The night started with former Black Moon DJ Evil Dee working the turntables and declaring to the crowd: "Tonight, we're going to un-gentrify the shit out of this neighborhood!" After sets by Evil Dee and DJ Jise, the Staten Island-based emcee Mark Marvel performed, followed by Queens-based Filipino-American rapper Hydroponiks, who managed to adroitly reference the recent white washing of the vaunted 5Pointz graffiti mecca in Long Island City.

Queens-based Filipino-American emcee Hydroponiks was one of the featured acts.

After high-energy sets by battle rapper Sara Kana, Mazzi and Apani B. Fly (whose turn as an innocent girl corrupted by the rapper MF Doom is detailed in another excellent rap song called "Let Me Watch"), the night was turned over to Pharoahe Monche. Noting that it was "a pleasure to be here tonight for a good cause," and regaling the crowd with a spot-on Busta Rhymes impression, the former member of Organized Konfusion proceeded to make the crowd go absolutely mental, with renditions of classic crowd-pleasers like "Simon Says" and "Oh No."
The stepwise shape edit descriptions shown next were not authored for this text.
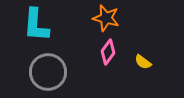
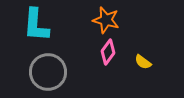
orange star: moved 2 px down
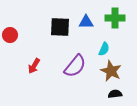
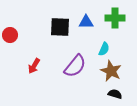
black semicircle: rotated 24 degrees clockwise
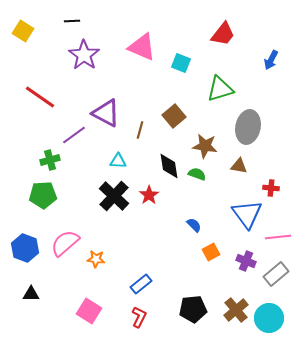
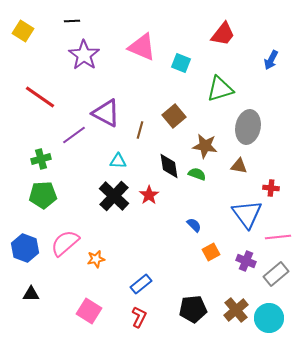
green cross: moved 9 px left, 1 px up
orange star: rotated 18 degrees counterclockwise
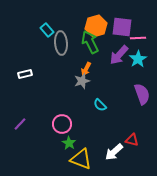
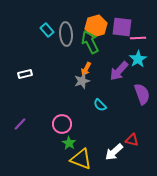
gray ellipse: moved 5 px right, 9 px up
purple arrow: moved 16 px down
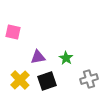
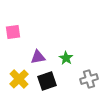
pink square: rotated 21 degrees counterclockwise
yellow cross: moved 1 px left, 1 px up
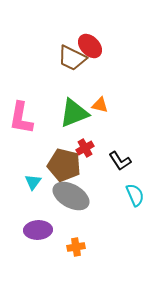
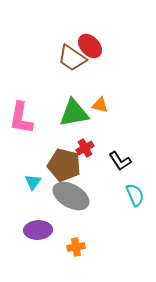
brown trapezoid: rotated 8 degrees clockwise
green triangle: rotated 12 degrees clockwise
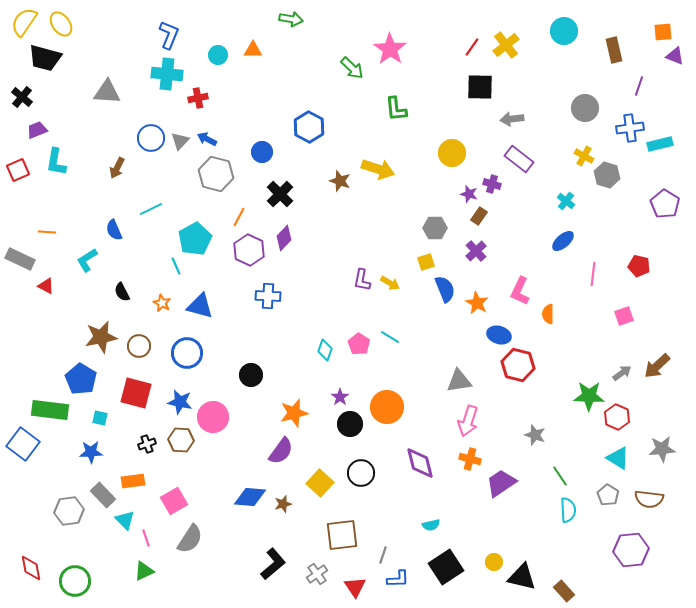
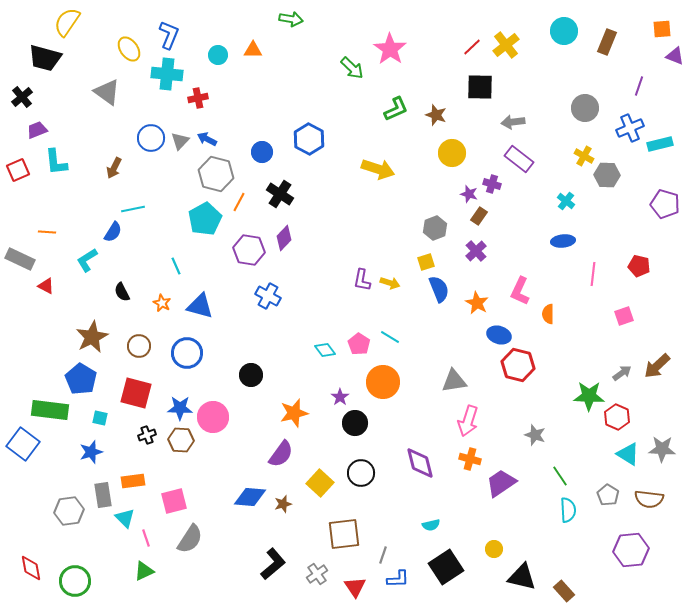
yellow semicircle at (24, 22): moved 43 px right
yellow ellipse at (61, 24): moved 68 px right, 25 px down
orange square at (663, 32): moved 1 px left, 3 px up
red line at (472, 47): rotated 12 degrees clockwise
brown rectangle at (614, 50): moved 7 px left, 8 px up; rotated 35 degrees clockwise
gray triangle at (107, 92): rotated 32 degrees clockwise
black cross at (22, 97): rotated 10 degrees clockwise
green L-shape at (396, 109): rotated 108 degrees counterclockwise
gray arrow at (512, 119): moved 1 px right, 3 px down
blue hexagon at (309, 127): moved 12 px down
blue cross at (630, 128): rotated 16 degrees counterclockwise
cyan L-shape at (56, 162): rotated 16 degrees counterclockwise
brown arrow at (117, 168): moved 3 px left
gray hexagon at (607, 175): rotated 15 degrees counterclockwise
brown star at (340, 181): moved 96 px right, 66 px up
black cross at (280, 194): rotated 12 degrees counterclockwise
purple pentagon at (665, 204): rotated 16 degrees counterclockwise
cyan line at (151, 209): moved 18 px left; rotated 15 degrees clockwise
orange line at (239, 217): moved 15 px up
gray hexagon at (435, 228): rotated 20 degrees counterclockwise
blue semicircle at (114, 230): moved 1 px left, 2 px down; rotated 125 degrees counterclockwise
cyan pentagon at (195, 239): moved 10 px right, 20 px up
blue ellipse at (563, 241): rotated 35 degrees clockwise
purple hexagon at (249, 250): rotated 16 degrees counterclockwise
yellow arrow at (390, 283): rotated 12 degrees counterclockwise
blue semicircle at (445, 289): moved 6 px left
blue cross at (268, 296): rotated 25 degrees clockwise
brown star at (101, 337): moved 9 px left; rotated 16 degrees counterclockwise
cyan diamond at (325, 350): rotated 55 degrees counterclockwise
gray triangle at (459, 381): moved 5 px left
blue star at (180, 402): moved 6 px down; rotated 10 degrees counterclockwise
orange circle at (387, 407): moved 4 px left, 25 px up
black circle at (350, 424): moved 5 px right, 1 px up
black cross at (147, 444): moved 9 px up
gray star at (662, 449): rotated 8 degrees clockwise
purple semicircle at (281, 451): moved 3 px down
blue star at (91, 452): rotated 15 degrees counterclockwise
cyan triangle at (618, 458): moved 10 px right, 4 px up
gray rectangle at (103, 495): rotated 35 degrees clockwise
pink square at (174, 501): rotated 16 degrees clockwise
cyan triangle at (125, 520): moved 2 px up
brown square at (342, 535): moved 2 px right, 1 px up
yellow circle at (494, 562): moved 13 px up
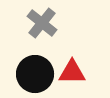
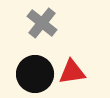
red triangle: rotated 8 degrees counterclockwise
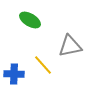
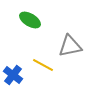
yellow line: rotated 20 degrees counterclockwise
blue cross: moved 1 px left, 1 px down; rotated 36 degrees clockwise
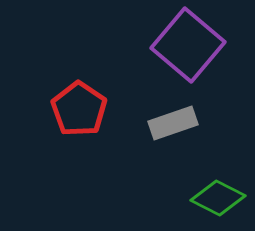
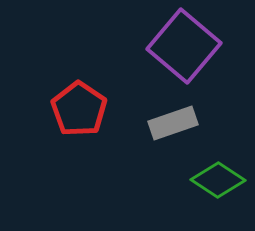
purple square: moved 4 px left, 1 px down
green diamond: moved 18 px up; rotated 6 degrees clockwise
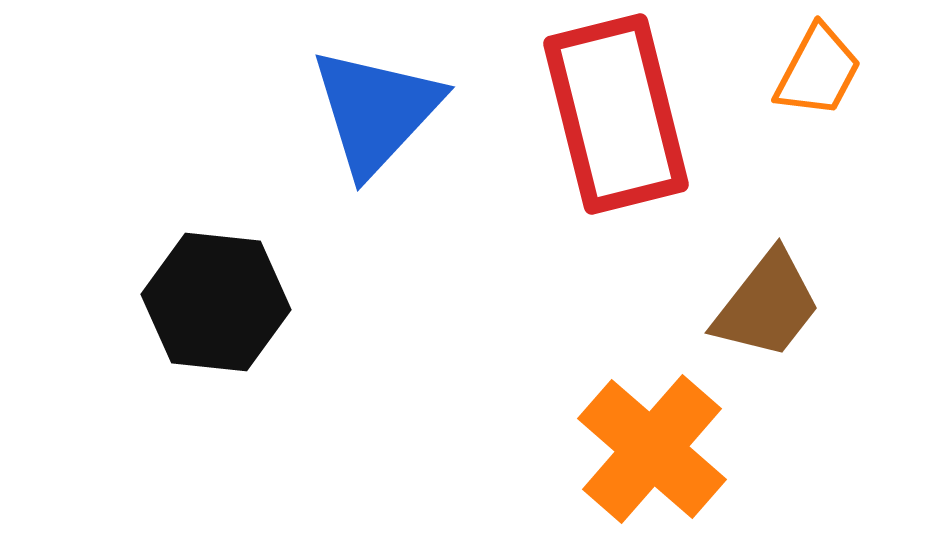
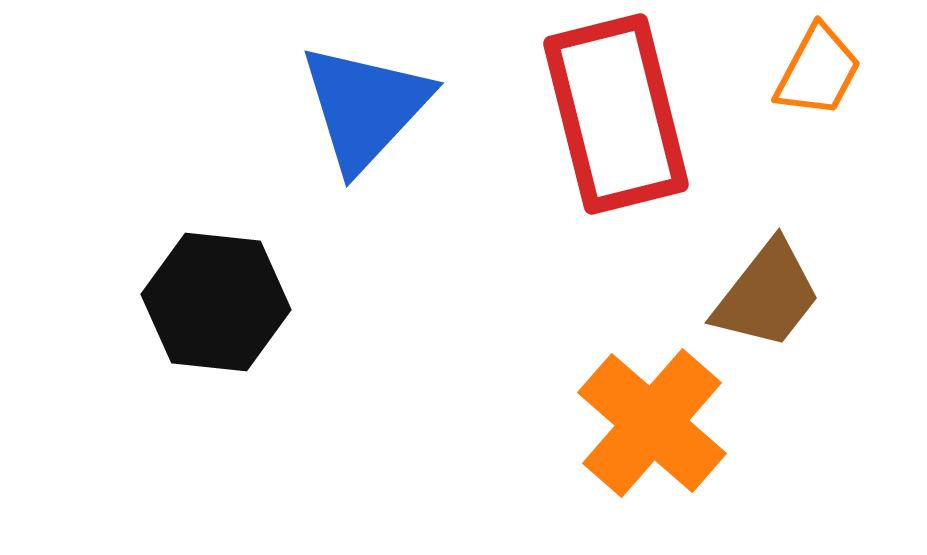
blue triangle: moved 11 px left, 4 px up
brown trapezoid: moved 10 px up
orange cross: moved 26 px up
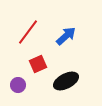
Sara Kana (l.) and Apani B (r.) Fly represent for New York's female hip-hop artists.

 

Not to be out done, hip-hop raconteurs the Arsonists followed that set with a hard-charging one of their own, mixing songs like "The Session" with anecdotes about how they used to cut classes from their high school in Bushwick to promote hip-hop shows.

All in all, the event was a testament to the power of hip-hop music to bring people together around events that are bigger than one's self. If you missed the show and want to support the Typhoon Haiyan relief effort, have no fear, for the Paper Box and DJ Kuttin Kandi are hosting another benefit event, Serve the People, Speak Truth to Power, which is going to feature spoken word artists Kelly Zen-Yie Tsai, Taiyo Na, LA Bruja, and the one and only Flaco Navaja, who might be known to Bushwick Daily readers through the fantastically funny web series East WillyB.